Why Coca Cola Invented Fanta During World War II

The first Coca-Cola was served at a pharmacy in Atlanta, Georgia in 1886 (via Coca-Cola), and it didn't take long for it to become the most popular beverage in the world. By the time the United States entered the war in Europe in 1941, Coca-Cola was as American as apple pie, using jingles in their advertising to help the brand get heavily embedded in U.S. culture.
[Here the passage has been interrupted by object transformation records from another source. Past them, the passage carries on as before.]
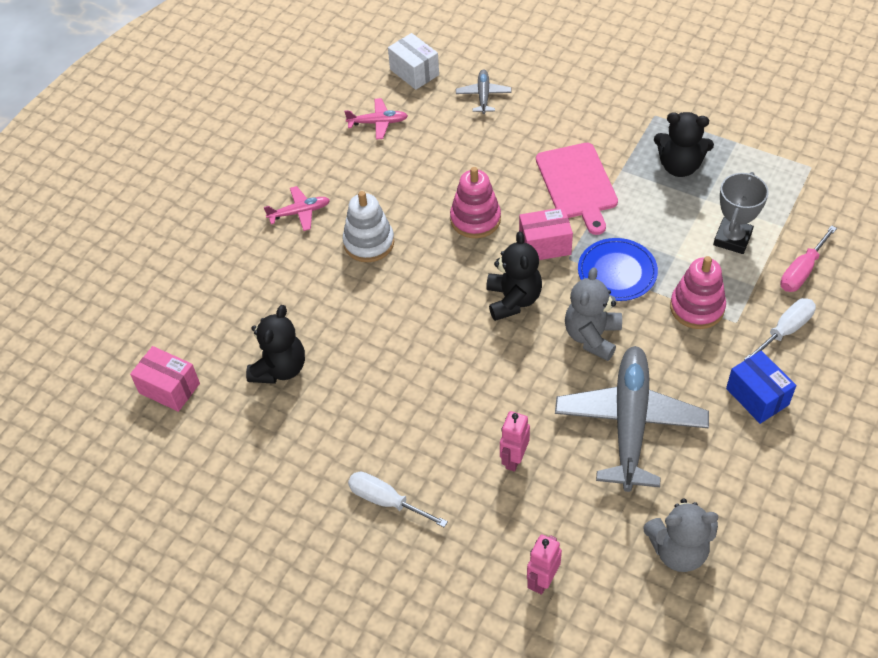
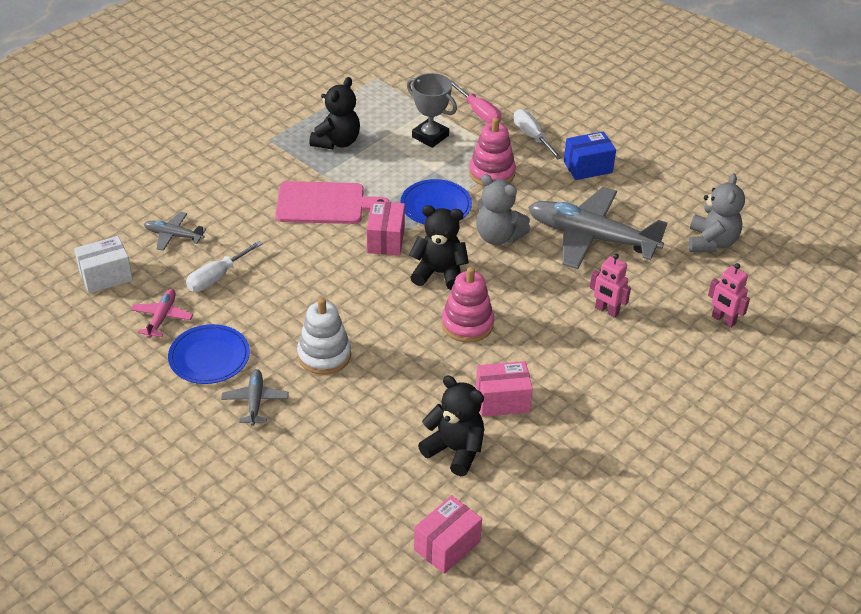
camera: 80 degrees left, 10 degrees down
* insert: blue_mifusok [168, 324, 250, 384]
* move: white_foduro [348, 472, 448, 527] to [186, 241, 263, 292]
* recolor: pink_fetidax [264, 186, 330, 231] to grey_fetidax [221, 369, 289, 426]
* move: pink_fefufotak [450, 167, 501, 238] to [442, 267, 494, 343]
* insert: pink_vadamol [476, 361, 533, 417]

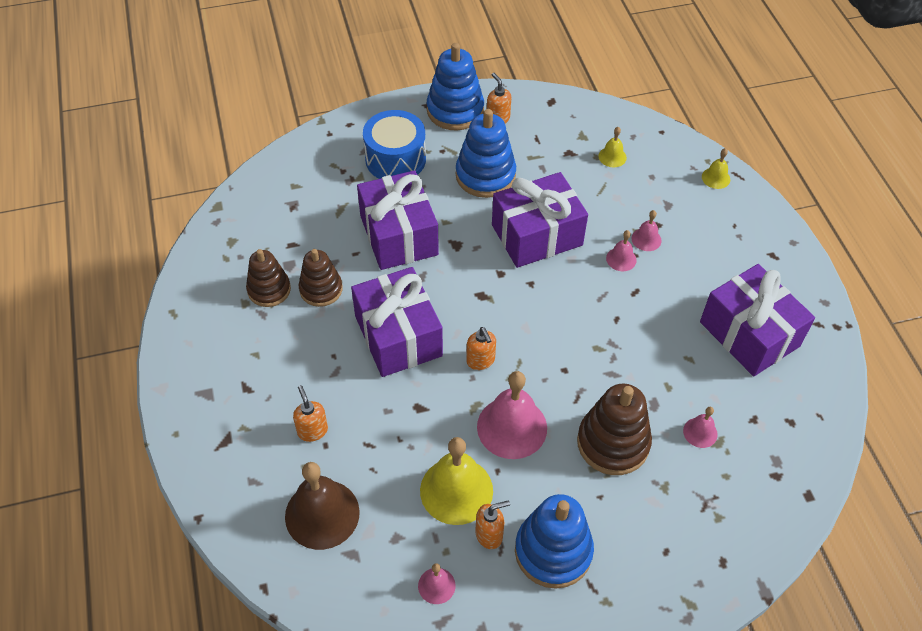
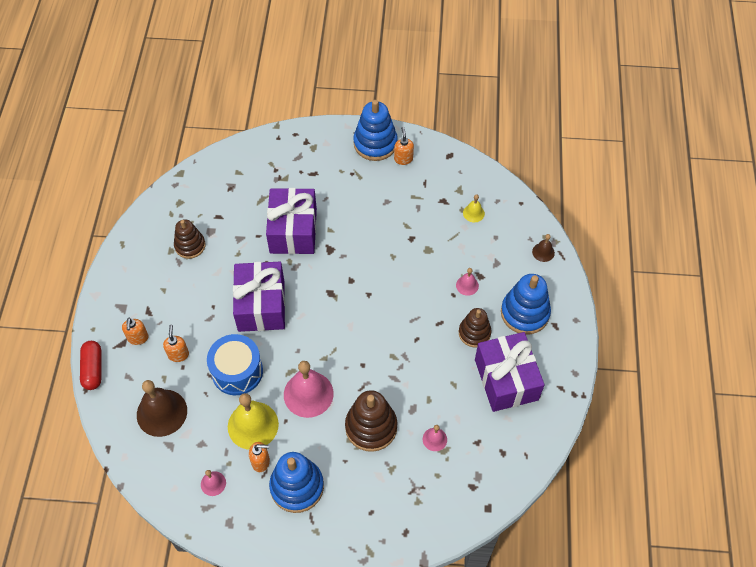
camera: 20 degrees right, 5 degrees up
* insert: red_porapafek [80, 341, 102, 390]
* move: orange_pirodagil [466, 327, 496, 370] to [122, 318, 149, 345]
* move: blue_babafux [363, 110, 426, 179] to [207, 334, 263, 395]
* move: brown_fefufotak [299, 249, 343, 307] to [459, 308, 492, 347]
* move: blue_fefufotak [456, 109, 516, 198] to [501, 274, 551, 334]
* recolor: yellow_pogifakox [702, 148, 730, 189] to brown_pogifakox [532, 234, 555, 262]
* delete: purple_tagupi [492, 172, 588, 268]
* delete: pink_pogifakox [606, 230, 637, 271]

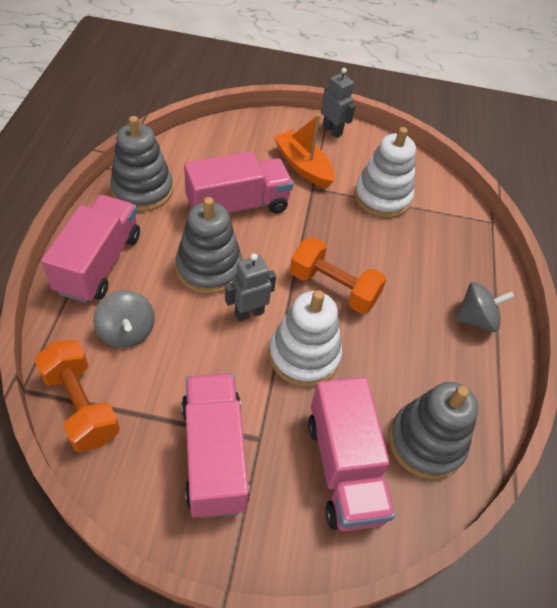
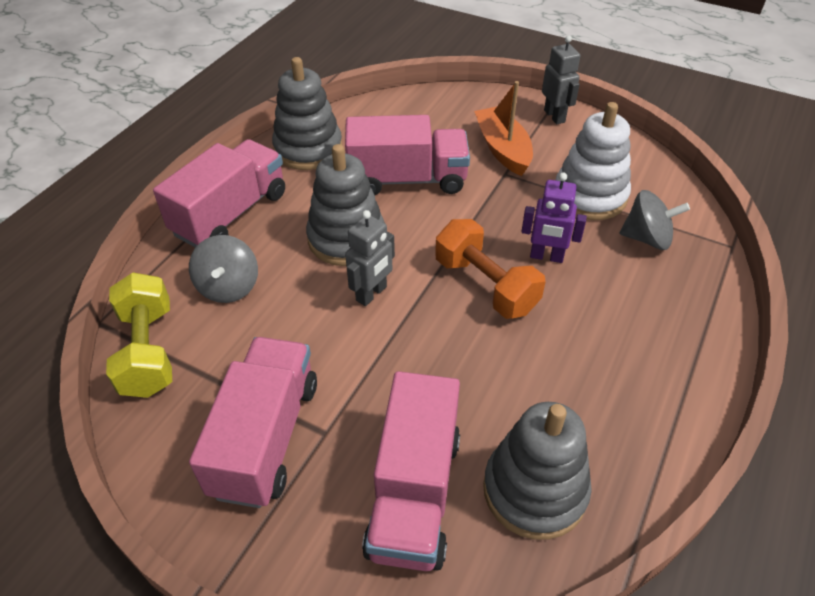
camera: 25 degrees right, 5 degrees down
* recolor: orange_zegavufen [34, 340, 120, 452] to yellow_zegavufen [106, 272, 172, 398]
* rotate: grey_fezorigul [225, 253, 276, 322] = [345, 210, 395, 306] 135 degrees clockwise
* insert: purple_fezorigul [521, 172, 587, 263]
* move: grey_lazilife [454, 282, 514, 332] to [619, 190, 690, 250]
* delete: white_fefufotak [269, 290, 342, 387]

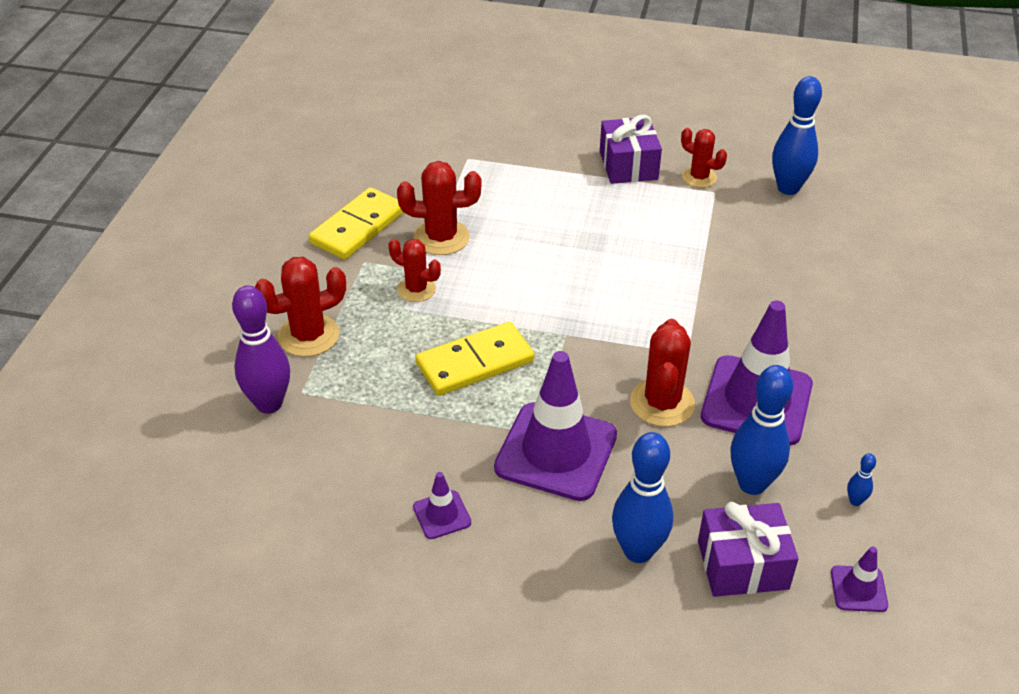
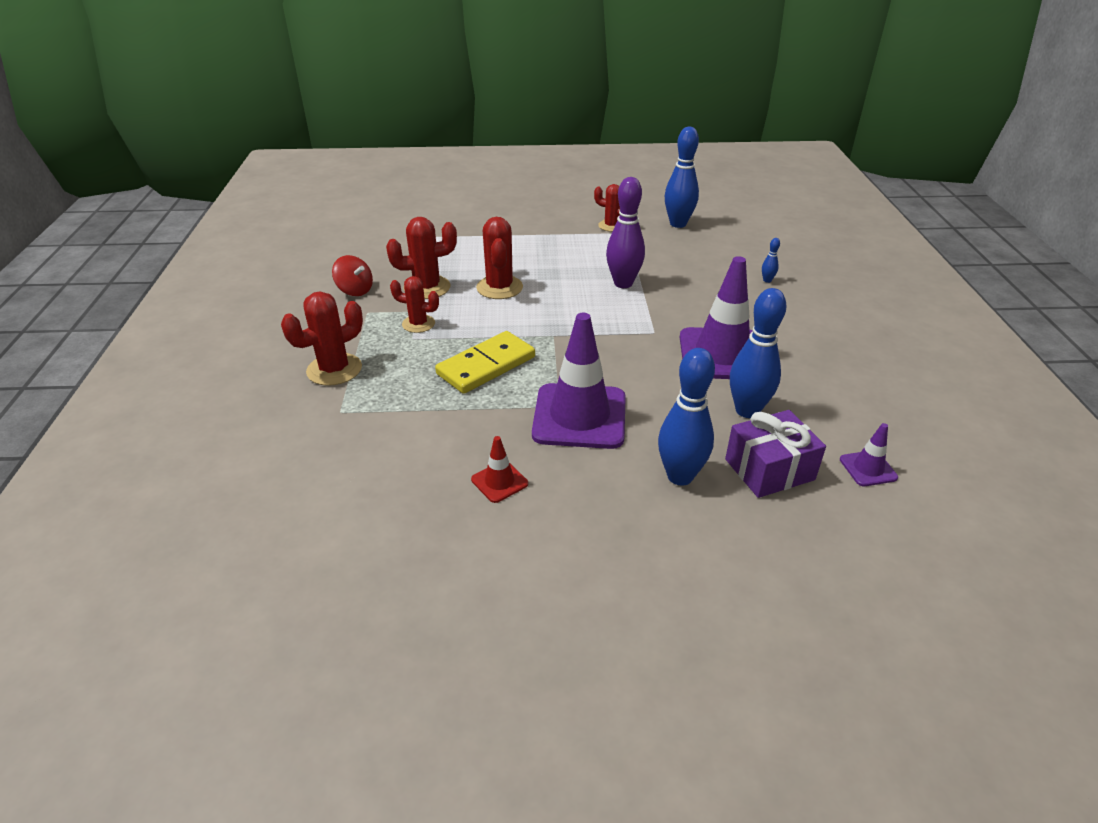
camera: 15 degrees left, 5 degrees down
* replace: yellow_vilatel [309, 187, 403, 260] to red_lazilife [332, 255, 373, 296]
* recolor: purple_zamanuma [413, 472, 471, 539] to red_zamanuma [471, 436, 528, 503]
* move: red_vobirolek [630, 319, 695, 427] to [476, 217, 523, 299]
* move: purple_boneban [232, 285, 290, 414] to [606, 177, 645, 288]
* move: blue_boneban [847, 453, 876, 506] to [762, 238, 780, 283]
* delete: purple_tagupi [600, 115, 662, 184]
During World War II, the importance of getting the beloved soda to troops stationed overseas wasn't lost to the United States military, who put systems in place to do everything they could to ensure its soldiers were never without the refreshing beverage (via American GI Museum). According to The Coca-Cola Company, the company's president made a vow "to see that every man in uniform gets a bottle of Coca-Cola for 5 cents, wherever he is and whatever it costs the Company."

But what about the Germans?

Necessity breeds invention

Due to embargos and transportation problems, the ingredients used in the production of Coca-Cola were prevented from reaching behind the lines of war, and the world's favorite carbonated concoction couldn't be produced within Germany, leaving a big hole in German society (per Atlas Obscura). The Germans loved Coke just as much as the Americans did.

At that time, Max Keith was in charge of Coca-Cola's German operations, and his ingenuity and resourcefulness were about to be tested. Keith and his team worked with whatever they had available in war-torn Europe. He told his staff to put their imagination — fantasies in German — to work to create a new beverage, and in 1940, Fanta was born. Beet sugar was used to sweeten it, and fruit scraps gave it flavor. The whey left over from cheese-making went into the recipe, and while whey in a fizzy beverage doesn't sound very appetizing, Fanta rose in popularity nonetheless.

In 1955, the Italians came up with a recipe made with local citrus that we might recognize today — the iconic orange Fanta.

The dark side of Fanta's history

Fanta's unconventional success story isn't without its dark side. According to Snack History, Max Keith wasted no time marketing his new soft drink to the Nazis, and it wasn't long before it was Germany's new official drink despite the reports of forced labor being used to produce it. Fanta's questionable reputation continued into the 21st century prompting Coca-Cola to release a statement in 2015 denying its association with Hitler and the Nazis.

Today, Fanta is available in 188 countries worldwide (via Facebook) and in a myriad of flavors. High fructose corn syrup is used as a sweetener in the Fanta sold in the United States, but many other countries use sugar to sweeten the drink. Internationally, you can find it in unique flavors such as dragonfruit, kolita in Costa Rica, and one in Japan that tastes like salty watermelon.

Fanta has come a long way in its 75-plus-year history and today's Fanta has none of the dubious ingredients of the original: no scraps, no beet sugar, and no whey.